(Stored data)
****

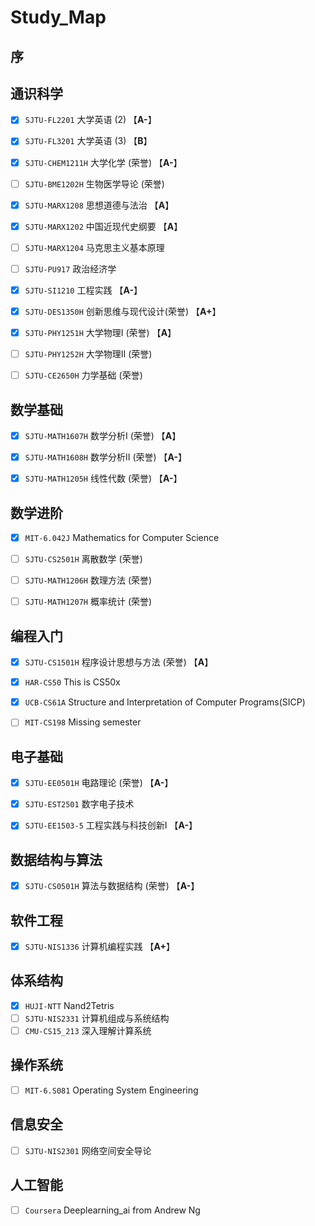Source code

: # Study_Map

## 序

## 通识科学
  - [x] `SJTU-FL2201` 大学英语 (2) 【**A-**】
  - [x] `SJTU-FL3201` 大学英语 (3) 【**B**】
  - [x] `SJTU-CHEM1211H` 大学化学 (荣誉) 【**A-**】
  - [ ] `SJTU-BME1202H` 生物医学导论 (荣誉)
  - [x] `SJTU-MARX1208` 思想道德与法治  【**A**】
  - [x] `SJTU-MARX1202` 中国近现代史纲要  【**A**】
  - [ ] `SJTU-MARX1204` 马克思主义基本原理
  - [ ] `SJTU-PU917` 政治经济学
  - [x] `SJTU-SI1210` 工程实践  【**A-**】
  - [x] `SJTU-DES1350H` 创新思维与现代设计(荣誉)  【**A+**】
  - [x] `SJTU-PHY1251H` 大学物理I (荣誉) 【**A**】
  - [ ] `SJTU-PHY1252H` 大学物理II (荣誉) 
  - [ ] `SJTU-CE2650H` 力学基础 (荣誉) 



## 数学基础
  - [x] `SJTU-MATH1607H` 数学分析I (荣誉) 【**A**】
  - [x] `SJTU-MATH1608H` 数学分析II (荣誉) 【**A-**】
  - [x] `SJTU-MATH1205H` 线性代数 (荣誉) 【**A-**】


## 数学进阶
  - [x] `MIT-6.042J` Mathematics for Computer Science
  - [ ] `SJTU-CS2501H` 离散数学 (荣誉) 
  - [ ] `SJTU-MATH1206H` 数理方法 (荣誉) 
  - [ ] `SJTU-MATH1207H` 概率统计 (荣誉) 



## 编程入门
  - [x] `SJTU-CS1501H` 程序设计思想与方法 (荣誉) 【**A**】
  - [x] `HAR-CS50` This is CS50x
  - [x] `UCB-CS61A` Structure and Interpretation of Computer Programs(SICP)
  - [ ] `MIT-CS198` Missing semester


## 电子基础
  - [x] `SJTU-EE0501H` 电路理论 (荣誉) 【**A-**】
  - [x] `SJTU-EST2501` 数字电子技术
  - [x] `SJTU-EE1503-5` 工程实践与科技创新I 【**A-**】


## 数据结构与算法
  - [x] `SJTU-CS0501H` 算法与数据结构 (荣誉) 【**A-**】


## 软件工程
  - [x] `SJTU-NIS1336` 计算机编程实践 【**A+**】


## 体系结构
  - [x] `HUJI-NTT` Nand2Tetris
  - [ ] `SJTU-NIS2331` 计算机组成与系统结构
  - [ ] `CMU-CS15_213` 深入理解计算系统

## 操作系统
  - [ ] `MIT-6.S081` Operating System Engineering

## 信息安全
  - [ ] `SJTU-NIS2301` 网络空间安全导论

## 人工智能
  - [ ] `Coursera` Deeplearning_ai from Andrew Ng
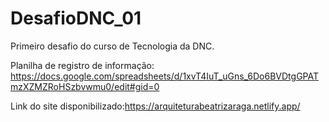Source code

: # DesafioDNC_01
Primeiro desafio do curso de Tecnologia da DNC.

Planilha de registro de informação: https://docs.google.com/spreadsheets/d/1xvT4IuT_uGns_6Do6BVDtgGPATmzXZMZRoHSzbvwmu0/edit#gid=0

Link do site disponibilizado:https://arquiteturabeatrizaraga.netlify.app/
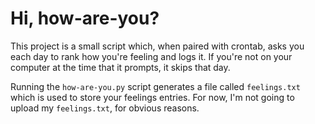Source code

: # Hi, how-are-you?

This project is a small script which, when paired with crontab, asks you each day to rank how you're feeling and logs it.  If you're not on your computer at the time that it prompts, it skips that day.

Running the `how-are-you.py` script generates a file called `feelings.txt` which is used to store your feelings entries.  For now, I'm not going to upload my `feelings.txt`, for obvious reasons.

****

Exercise description:
Spot the lines above that mention "大学英语" and copy them.

The answer:
  - [x] `SJTU-FL2201` 大学英语 (2) 【**A-**】
  - [x] `SJTU-FL3201` 大学英语 (3) 【**B**】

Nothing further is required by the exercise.